On the local scene (Central Coast of California), I have watched retailers and wineries dive head long into discounting wine.(My inbox yesterday contained an offer for six single vineyard pinots which claim to retail for $230 on sale for $99 with tax and shipping included.)  I have seen incredible producers shift production away from the high end vineyard designated wines to create wonderful and affordable blends.  Clearly, the price pressure being felt by the average winery is intense.

Finally, I was shocked when I read this morning about the sale of a Bourdeaux Chateau for a record high sale price.  I have some knowledge of Bourdeaux wines and have been lucky enough to drink a few, but I am not even close to the level of an aficianodo.  Thus, maybe I have simply missed all of the hub bub about this Chateaus in the past, but I had never heard of it.  While I do not doubt that it produces nice wines, a little known Chateau sold for a record price.

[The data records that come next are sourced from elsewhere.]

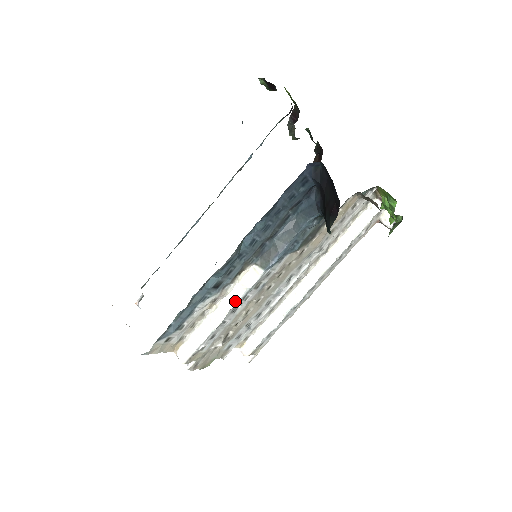
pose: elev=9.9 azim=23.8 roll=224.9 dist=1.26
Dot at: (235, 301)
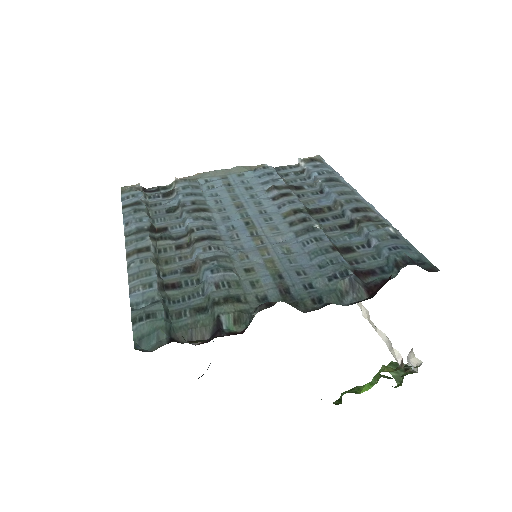
Dot at: occluded
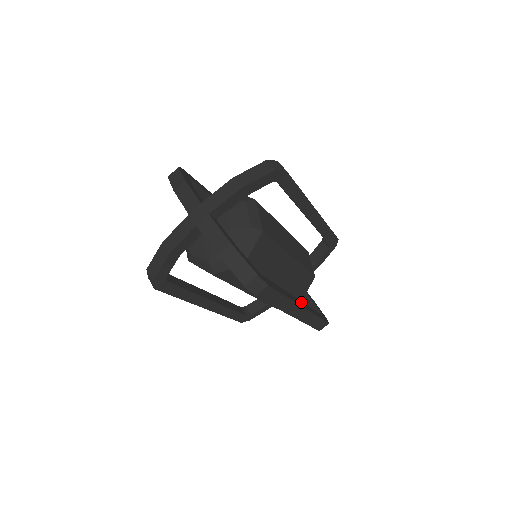
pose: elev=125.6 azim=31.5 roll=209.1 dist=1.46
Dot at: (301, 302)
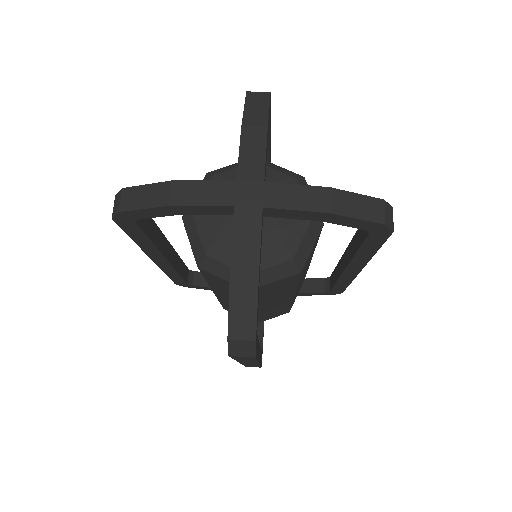
Dot at: occluded
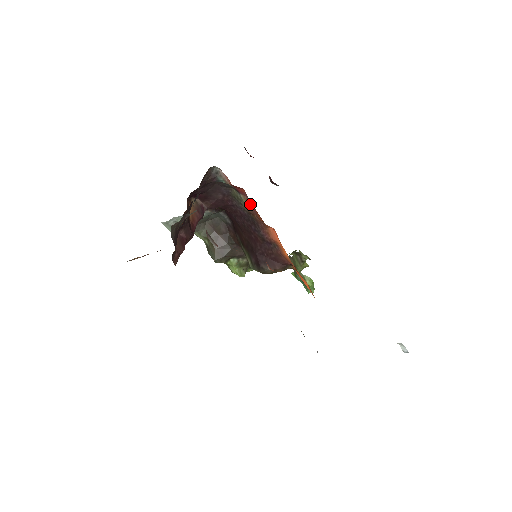
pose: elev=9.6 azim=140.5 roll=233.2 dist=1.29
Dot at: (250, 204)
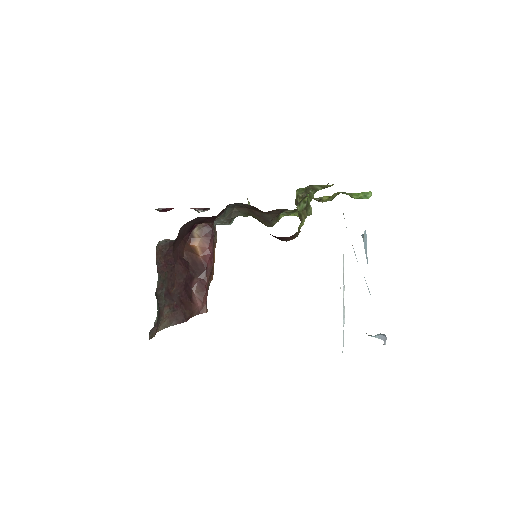
Dot at: occluded
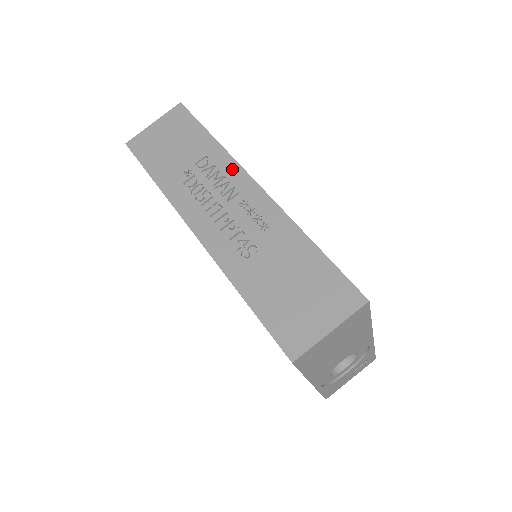
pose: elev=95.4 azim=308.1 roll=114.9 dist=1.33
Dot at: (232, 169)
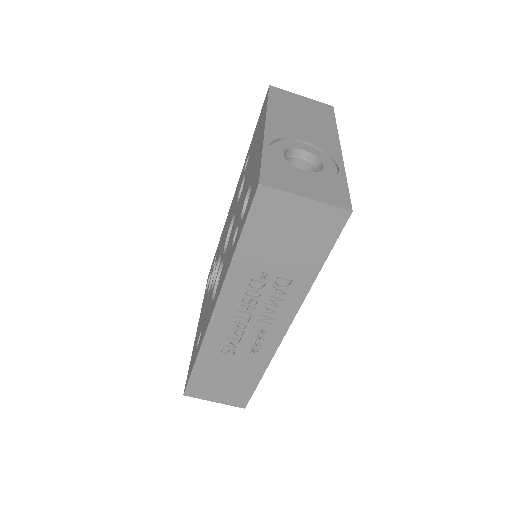
Dot at: (290, 308)
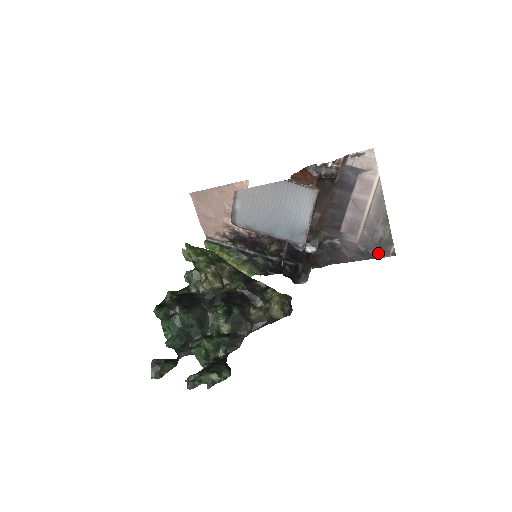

"Its vines today cover 4.7ha, with a further 3 hectares of parkland. This means the sale price equates to €3.8m per hectare – which according to local paper Sud Ouest is the highest amount ever paid per hectare for a vineyard in Bordeaux, even taking into account that some of that price will have been paid for the adjoining park, and attractive 19th century chateau."  I realize that the Far East Market is driving crazy prices for high end Bourdeaux wines, but I still do not get this purchase.  I think we are in for a new era.

Our World economy seems to be seperating between the top and the bottom.  If you are considered a rare luxury good, there appears to be strong demand and no pricing pressure.  However, below that, there appears to be massive pressure for value.  This pressure is supported by the fact that the wine market is awash in quality wines from all over the world at very reasonable price points.

When new owners pay records prices, I have to assume that they are shooting to be in the luxury brand.  Otherwise, I just do not see the margins for those in the value catagory that would justify these record prices.   Justin and Chateau Carmes may prove their purchasers right, and they may transcend the boundary between value and luxury status, I simply do not know how much room for growth exists in the luxury arena.  However, I no longer believe that simply putting Napa on the label or Haut Brion will guaruntee you that status.  As the title, inspired by a recent trip to Disneyland with my children states,  I think that this is part of the wild ride that the wine industry is about to take.  In the meantime, I am enjoying picking up some wonderful wines at prices that seem very reasonable.